[Passage to read]
HackerRank Survey of More than 39,000 Developers Finds Technical Hiring Managers Struggle to Assess Skill

81 percent of recruiters worldwide still rely on the resume, while nearly half of developers believe resumes are not a good reflection of their abilities

Software developers are in high demand. Programming is one of the fastest growing professions today, according to the U.S. Bureau of Labor Statistics. By 2020, there will be 1.4 million computer-science related jobs available with only 400,000 computer science graduates to fill those roles.

As a result, software developers can be selective about where they work, fueling bidding wars and a shortage of developers with computer science degrees. HackerRank, a platform that helps companies evaluate technical talent based on skill, released its annual 2018 Developer Skills Report, which surveyed over 39,000 software developers around the world to get a pulse on the state of developer skills: what they’re learning, what they care about, how to best way to assess their skills.

The findings provide a roadmap for companies and hiring managers to improve the way they hire developers,, and reveals the biggest hurdles companies face when growing their developer teams.

While 77 percent of hiring managers in India primarily rely on resumes to evaluate developers at the first stage of the recruiting process, nearly all report that actually measuring skill is the hardest part of the technical hiring funnel, above talent shortage and time-consuming interviews. Meanwhile, about half of developers say that resumes are not a good reflection of their abilities.

“2018 will mark the end of the resume for developers. As more and more companies across all industries are hiring software engineers, it's more important than ever to truly take the time to understand who developers are, what they’re interested in, what drives them, and what they look for in a job. Without this, hiring managers will always struggle to find the best technical people,” said Vivek Ravisankar, co-founder and CEO of HackerRank. “With this report, we’re helping companies become more developer-focused. Very few companies are doing tech hiring well because there's a gap in developer knowledge.”

The 2018 Developer Skills Report provides insights into the programming languages and frameworks developers are learning, love and dislike; the emerging technologies they’re most interested in building, how they’re learning and what they look for in a job. Key India findings include:

One-third (33 percent) of Indian developers are exclusively self-taught, proving that the ability to self-teach – not just a college degree – is the best path to becoming a skilled software developer. While 76 percent of Indian developers have a computer science degree, roughly 37 percent say they are at least partially self-taught. In fact, 6 out of 10 Indian developers learn to code when they are 16 to 20 years old.

[Dataset content]
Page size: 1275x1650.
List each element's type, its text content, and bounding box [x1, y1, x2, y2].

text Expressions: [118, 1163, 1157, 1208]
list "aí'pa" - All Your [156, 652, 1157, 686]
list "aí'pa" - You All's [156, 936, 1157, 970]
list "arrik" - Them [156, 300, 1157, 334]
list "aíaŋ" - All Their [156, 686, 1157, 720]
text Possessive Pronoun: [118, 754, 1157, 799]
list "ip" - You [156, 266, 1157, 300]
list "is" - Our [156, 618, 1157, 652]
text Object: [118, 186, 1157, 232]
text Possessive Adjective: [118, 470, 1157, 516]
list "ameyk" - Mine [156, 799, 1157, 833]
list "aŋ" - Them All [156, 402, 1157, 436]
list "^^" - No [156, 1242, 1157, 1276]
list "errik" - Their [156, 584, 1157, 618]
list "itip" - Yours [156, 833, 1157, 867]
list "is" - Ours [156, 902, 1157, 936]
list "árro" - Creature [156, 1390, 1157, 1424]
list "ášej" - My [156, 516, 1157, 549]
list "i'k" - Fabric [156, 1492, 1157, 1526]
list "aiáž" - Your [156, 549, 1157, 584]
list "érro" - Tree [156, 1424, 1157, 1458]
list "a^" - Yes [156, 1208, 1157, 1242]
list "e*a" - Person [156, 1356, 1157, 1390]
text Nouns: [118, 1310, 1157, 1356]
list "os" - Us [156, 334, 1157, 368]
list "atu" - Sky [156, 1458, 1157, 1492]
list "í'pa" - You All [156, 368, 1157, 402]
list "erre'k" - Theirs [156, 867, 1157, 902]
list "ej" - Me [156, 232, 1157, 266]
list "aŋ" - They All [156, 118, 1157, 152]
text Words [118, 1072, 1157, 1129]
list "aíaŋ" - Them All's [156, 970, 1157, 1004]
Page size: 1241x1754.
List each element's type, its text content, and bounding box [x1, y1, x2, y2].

[Task instructions]
A – In the HackerRank survey article, what share of Indian developers are exclusively self-taught?
B – Carry on with the HackerRank survey article after its final sentence.
The entries have nothing to do with the HackerRank survey article.

[Responses in order]
A – One-third (33 percent).

B –
Developers are constantly learning, even after graduating. 97 percent of the Indian developers have a college degree or plan on obtaining one. On an average, majority of Indian developers know C, Java and C++, with 43 percent developers saying that Python will be the next language they wish to learn.

Python is universally the most popular language and is most loved by Indian developers while Node.js is the most loved framework. There is, however, a generational divide around newer languages and frameworks. While millennials generally like JavaScript and dislike Go, the opposite is true among 45-54 year olds. Younger developers prefer newer frameworks like AngularJS and React, while older developers prefer Vue.js.

YouTube is more popular than books for learning. The very nature by which they learn is evolving, and can’t be quantified by a resume. Eighty-six percent of developers report that they head to Stack Overflow when they need to learn a new skill or tool. As a second source of knowledge, Indian developers head to YouTube (77 percent).

What developer candidates value in a job defies current wisdom. In the hopes of attracting top talent, companies have usually leaned in on perks and stock options. However, when asked what they care most about in a job, developers rank those among the least important priorities.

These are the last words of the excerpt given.